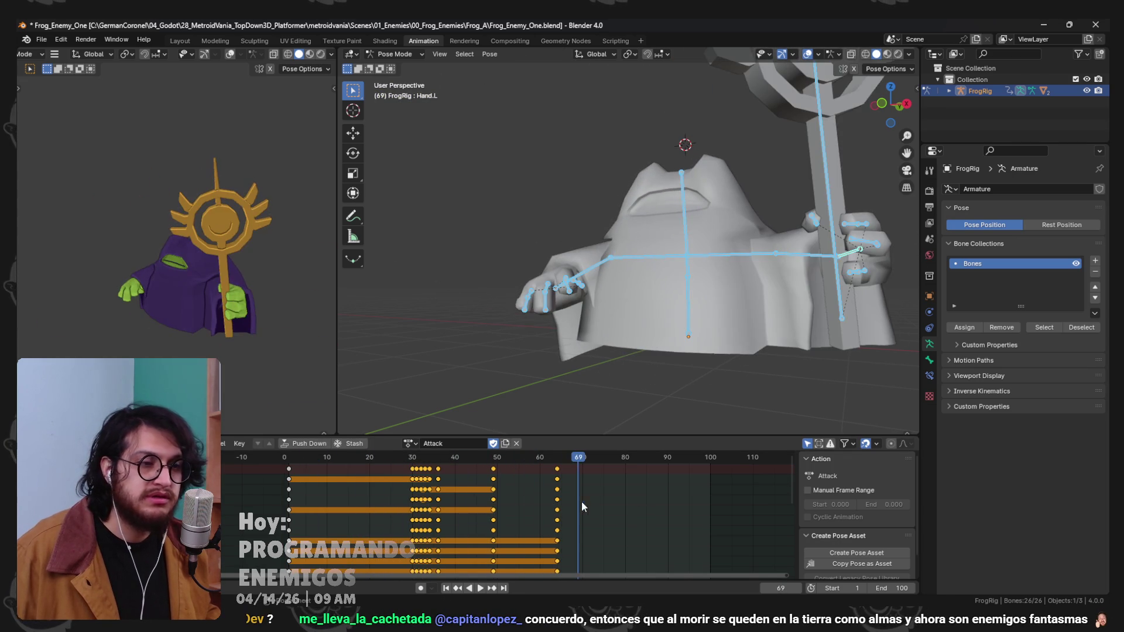
key(space)
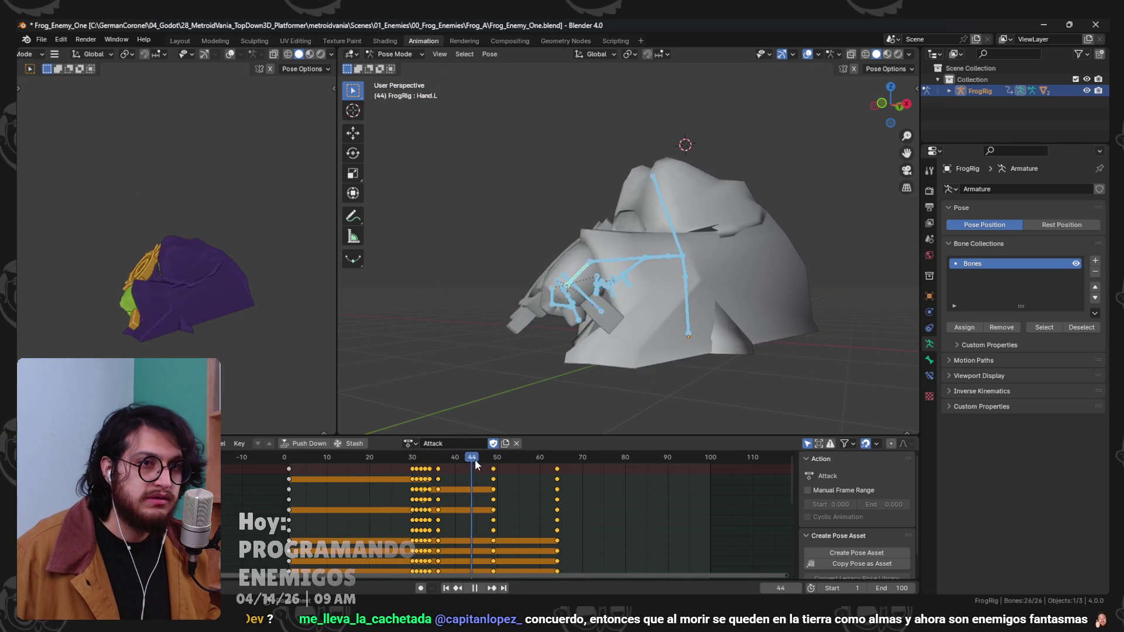
key(space)
Compress the post-wind-up Attack keys toward frame 36 and preview the result.
drag(594, 503, 402, 457)
click(438, 456)
key(s)
click(520, 504)
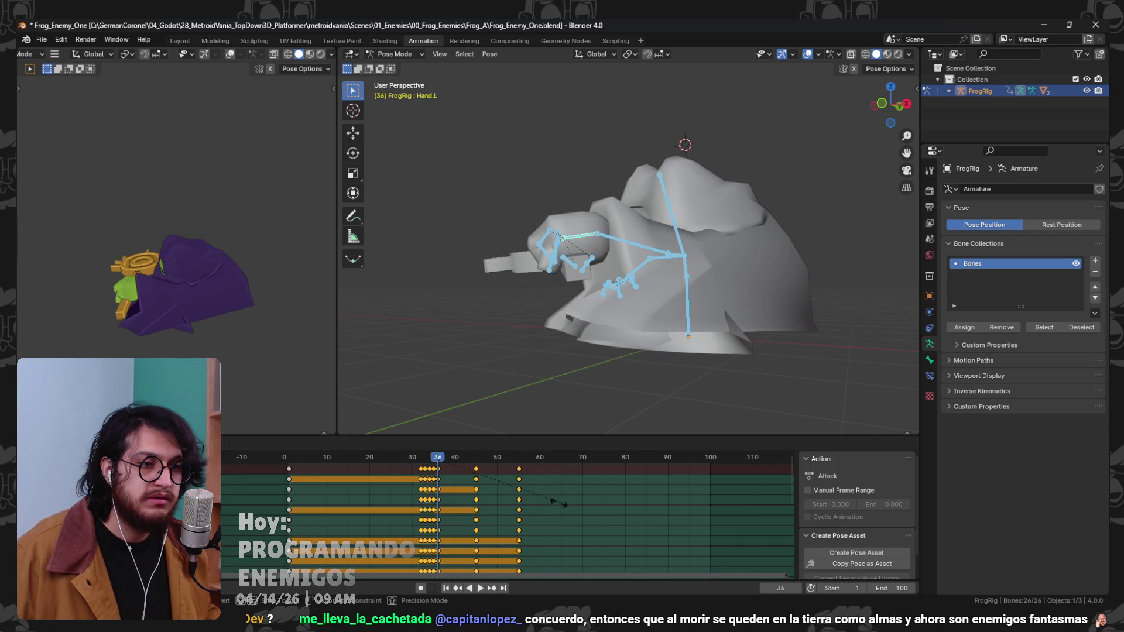
key(space)
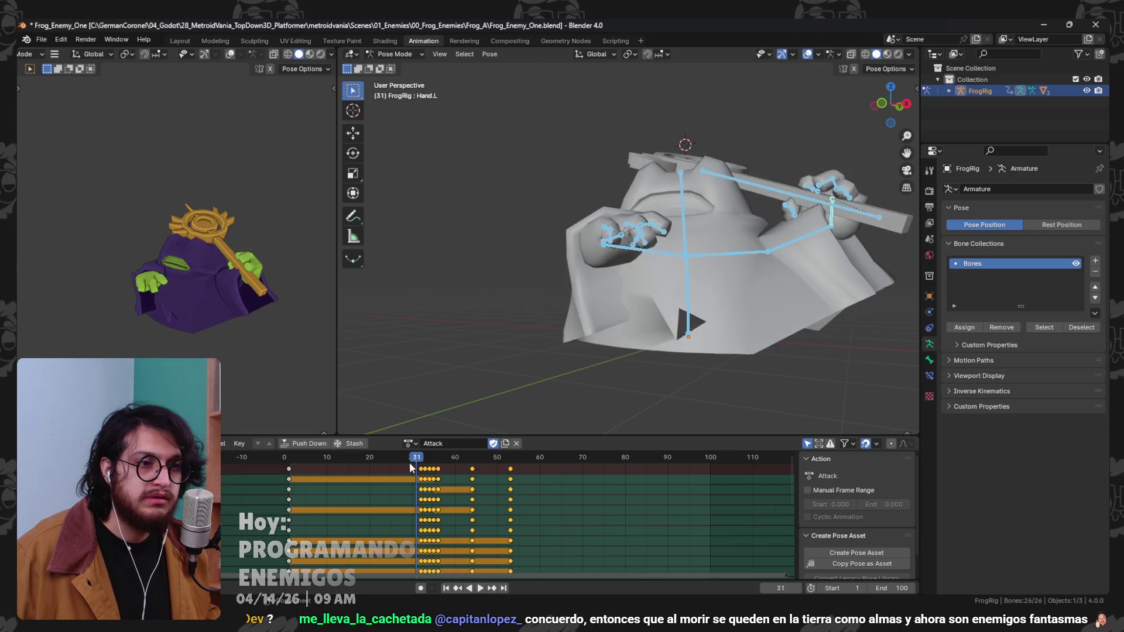
key(Escape)
Redo the key scaling toward frame 36 and review the retimed swing up to frame 40.
key(ctrl+z)
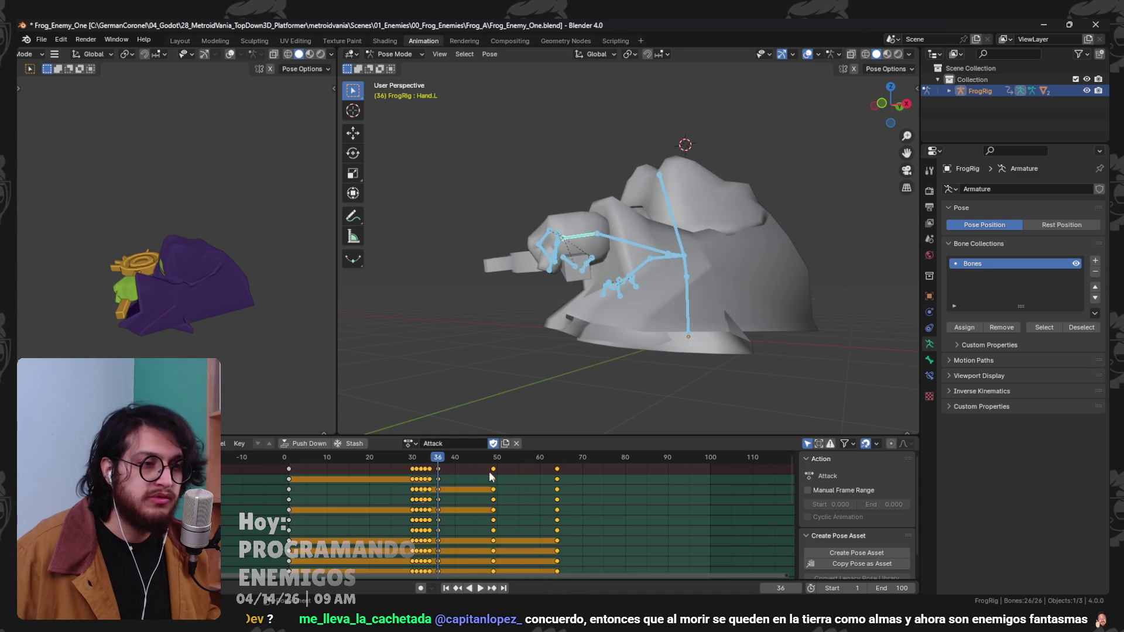
key(s)
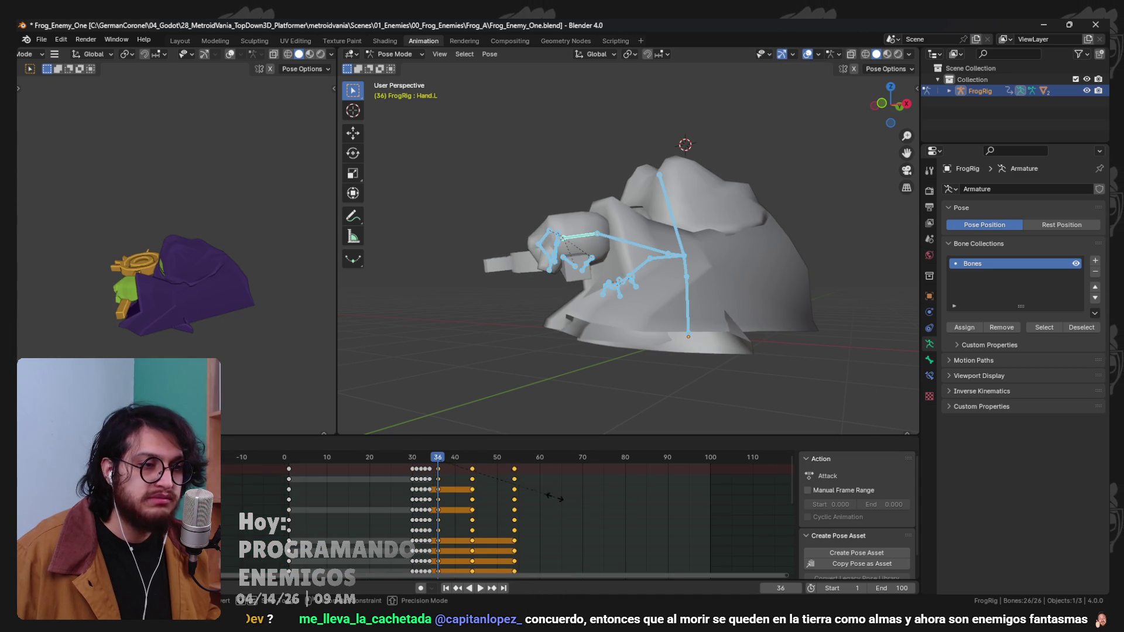
click(537, 502)
key(space)
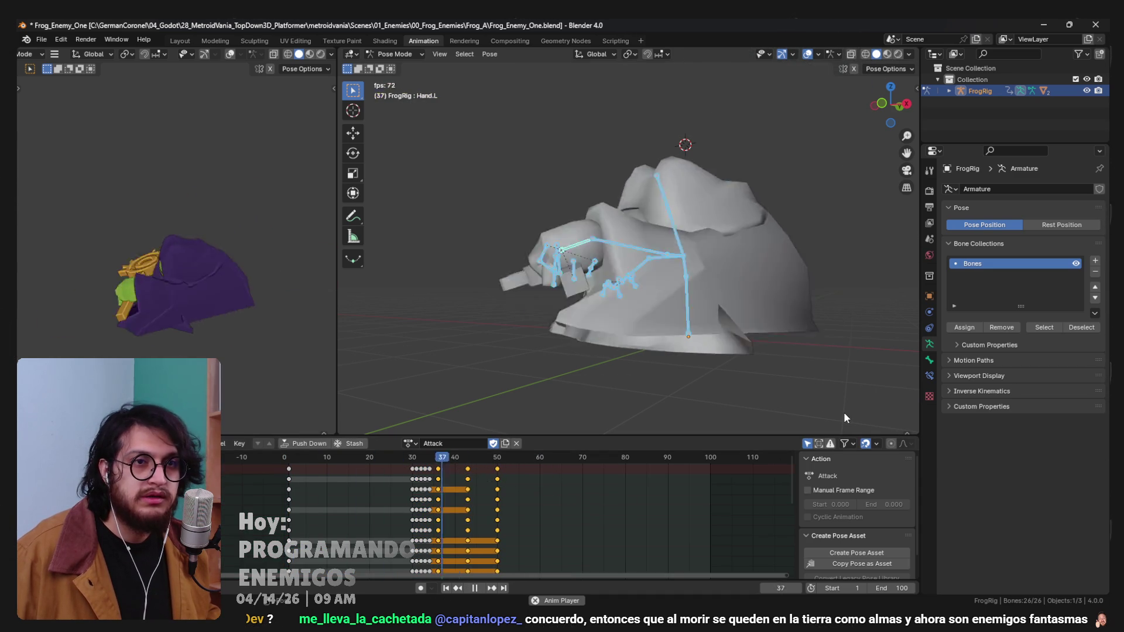
key(ctrl+z)
key(space)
######
* _TASK DIRECTIONS_:
Repeat every entry above exactly as written and omit any pictures it holds.

* _WRITTEN SOLUTION_:
key(space)
key(space)
Compress the post-wind-up Attack keys toward frame 36 and preview the result.
drag(594, 503, 402, 457)
click(438, 456)
key(s)
click(520, 504)
key(space)
key(Escape)
Redo the key scaling toward frame 36 and review the retimed swing up to frame 40.
key(ctrl+z)
key(s)
click(537, 502)
key(space)
key(ctrl+z)
key(space)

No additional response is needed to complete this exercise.